As I said, Max and Caroline don't always have to get along -- clearly Caroline's blithe rich-girl assumptions and Max's underdog toughness will always be a source of comedy -- but when they're sharing a goal or just a moment of levity, the show recalls the promise of its sprightly pilot. I'm sure I can't be the only one who greatly enjoyed the impromptu dance they did in Caroline's palatial closet a few weeks ago, and I enjoy seeing how Max and Caroline's lives change as they build their cupcake business.

Of course, their evolution as friends and individuals will no doubt be glacial (this is a multi-camera sitcom on CBS, after all), but for me, the best part of the show is watching these two learn from each other: Caroline could use more of Max's pragmatism and street smarts, and Max is learning to let her inner optimist live a little, thanks to Caroline's irrepressible influence.

The cupcake business is a good vehicle for those kinds of stories, which is why I'm hoping their savings start to grow a little more quickly.

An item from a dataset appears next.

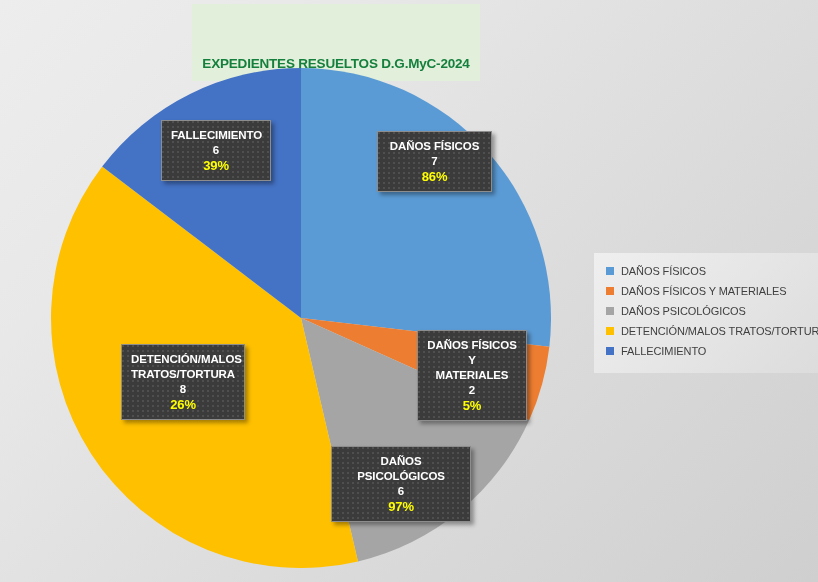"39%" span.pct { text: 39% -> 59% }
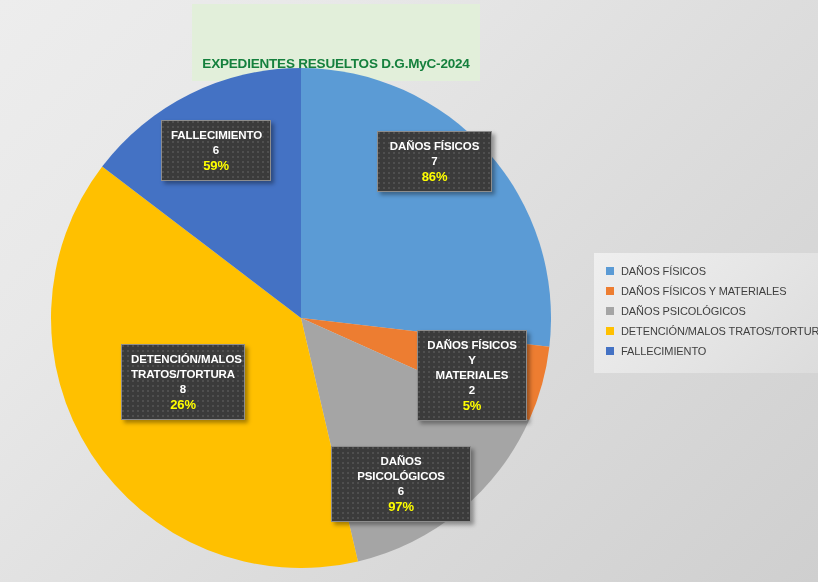"DAÑOS FÍSICOS Y" #label-1 { font-family: none -> Liberation Serif, serif; width: 110px -> 91px }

Watching those two try to run a bakery could be pretty fun (and it would take care of the various supporting-character problems).

5. Either lose the horse or explain why he's still around.

The fact that the girls live their lives under the watchful gaze of Caroline's horse, Chestnut, was a mildly funny gag for a while, but his ongoing presence invites some reasonable questions: Horses aren't cheap to keep, so who's paying for his feed and other needs? We've seen Max walk the poor horse around the neighborhood, but otherwise does Chestnut just stand around all day in their back yard? If so, I feel sorry for him. And finally, why don't the girls sell the animal to make the money they need for their cupcake business? If they don't, then these broke girls need to explain how they're caring for the expensive animal with their low wages. It's not a huge glitch, but viewers are more likely to get deeply invested in a show when its characters and premises make a modicum of sense.

Enacting all the changes above wouldn't turn '2 Broke Girls' into a cutting-edge cable comedy, not by a long shot. No matter what, it's still going to be a very traditional buddy comedy in which a cynical character instructs a ditzy character on the ways of the world, and the naive character imparts the idea that being optimistic isn't such a terrible thing. CBS is a very mainstream network that has had a lot of success with comedies that are, for the most part, running along familiar lines and walking on well-trodden paths. But there's a difference between working safely within traditional formats and pandering to the lowest common denominator. '2 Broke' simply doesn't need to do the latter to keep an audience -- in fact, it may be scaring a bigger one away.

Even within individual episodes, '2 Broke' can't seem to decide what it wants to do -- go broad in dumb ways or go mainstream in smart ways. I hope it decides on the latter approach, or, failing that, just stops tripping itself up.